* Work order 1: Can you repeat the part of the forum thread on narrative statement formatting that begins at the words "Hi Denis, Bienvenu!" and stops after "like an essay.", word for word?
*** Passage to read
# AFI 2021 Application - Narrative Statement formatting



## denis.bct (Nov 24, 2020)

Hello ! 
I am currently applying to AFI Producing MFA. As a French applicant, I am not familiar with American application statements, so I just had a very basic question about AFI's Narrative Statement formatting.

Do you think it is expected to use a "Dear madam, dear Sir /.../ Yours faithfully" letter format, or can I just go on straight with my text (which would allow me to save 4 precious lines !)

Thank you very much for your answers, here and on other threads, 

Denis


----------



## llueve (Nov 24, 2020)

denis.bct said:


> Hello !
> I am currently applying to AFI Producing MFA. As a French applicant, I am not familiar with American application statements, so I just had a very basic question about AFI's Narrative Statement formatting.
> 
> Do you think it is expected to use a "Dear madam, dear Sir /.../ Yours faithfully" letter format, or can I just go on straight with my text (which would allow me to save 4 precious lines !)
> ...


Hi Denis, Bienvenu!
For Narrative Statement (or Statement of Purpose, or Personal Statement, in other schools), you do not need to write it like a letter.
In America, it is standard to format this document like an essay.
So absolutely, skip the Dear Sir/Madam, and dive into a great opening line! 

Best of luck~


----------



## denis.bct (Nov 25, 2020)

Many thanks for your answer !
I will make the most of these extra 4 lines then 

Best


----------
******
*** Record extracts
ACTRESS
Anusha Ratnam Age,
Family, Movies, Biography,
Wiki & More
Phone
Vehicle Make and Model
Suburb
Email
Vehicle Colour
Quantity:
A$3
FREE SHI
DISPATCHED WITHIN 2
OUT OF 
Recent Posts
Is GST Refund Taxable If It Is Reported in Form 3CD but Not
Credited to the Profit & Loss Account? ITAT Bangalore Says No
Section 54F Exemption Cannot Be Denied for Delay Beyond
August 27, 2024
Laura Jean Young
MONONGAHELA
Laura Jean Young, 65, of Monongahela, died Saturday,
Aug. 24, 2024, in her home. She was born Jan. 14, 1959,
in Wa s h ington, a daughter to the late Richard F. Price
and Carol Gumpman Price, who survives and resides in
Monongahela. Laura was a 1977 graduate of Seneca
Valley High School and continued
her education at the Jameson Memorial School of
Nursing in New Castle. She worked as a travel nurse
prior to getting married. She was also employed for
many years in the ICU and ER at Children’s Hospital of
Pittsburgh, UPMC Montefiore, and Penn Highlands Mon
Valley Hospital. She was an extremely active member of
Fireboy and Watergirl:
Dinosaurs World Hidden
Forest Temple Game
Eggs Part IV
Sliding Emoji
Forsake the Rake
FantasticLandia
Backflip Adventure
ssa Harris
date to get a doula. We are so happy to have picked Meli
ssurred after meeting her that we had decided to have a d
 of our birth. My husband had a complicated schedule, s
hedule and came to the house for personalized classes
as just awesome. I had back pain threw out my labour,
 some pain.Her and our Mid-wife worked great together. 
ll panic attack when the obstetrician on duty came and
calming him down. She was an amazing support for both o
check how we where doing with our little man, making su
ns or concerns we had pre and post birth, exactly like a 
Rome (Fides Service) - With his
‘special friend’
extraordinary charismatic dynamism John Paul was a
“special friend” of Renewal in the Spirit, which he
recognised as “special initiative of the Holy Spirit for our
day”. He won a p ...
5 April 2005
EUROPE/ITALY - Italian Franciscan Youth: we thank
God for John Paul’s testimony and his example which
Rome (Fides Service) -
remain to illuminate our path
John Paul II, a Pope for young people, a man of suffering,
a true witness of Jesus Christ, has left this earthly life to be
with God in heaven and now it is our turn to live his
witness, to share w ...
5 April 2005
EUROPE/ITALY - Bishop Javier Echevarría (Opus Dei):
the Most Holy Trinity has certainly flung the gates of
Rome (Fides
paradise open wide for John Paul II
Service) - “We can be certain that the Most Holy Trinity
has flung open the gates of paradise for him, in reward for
******
* Work order 2: Could you rewrite the records from their first line through the line that contains "Is GST Refund", putting "Car" in place of "Vehicle" and leaving everything else unchanged?

* Answer area 1:
Hi Denis, Bienvenu!
For Narrative Statement (or Statement of Purpose, or Personal Statement, in other schools), you do not need to write it like a letter.
In America, it is standard to format this document like an essay.

* Answer area 2:
ACTRESS
Anusha Ratnam Age,
Family, Movies, Biography,
Wiki & More
Phone
Car Make and Model
Suburb
Email
Car Colour
Quantity:
A$3
FREE SHI
DISPATCHED WITHIN 2
OUT OF 
Recent Posts
Is GST Refund Taxable If It Is Reported in Form 3CD but Not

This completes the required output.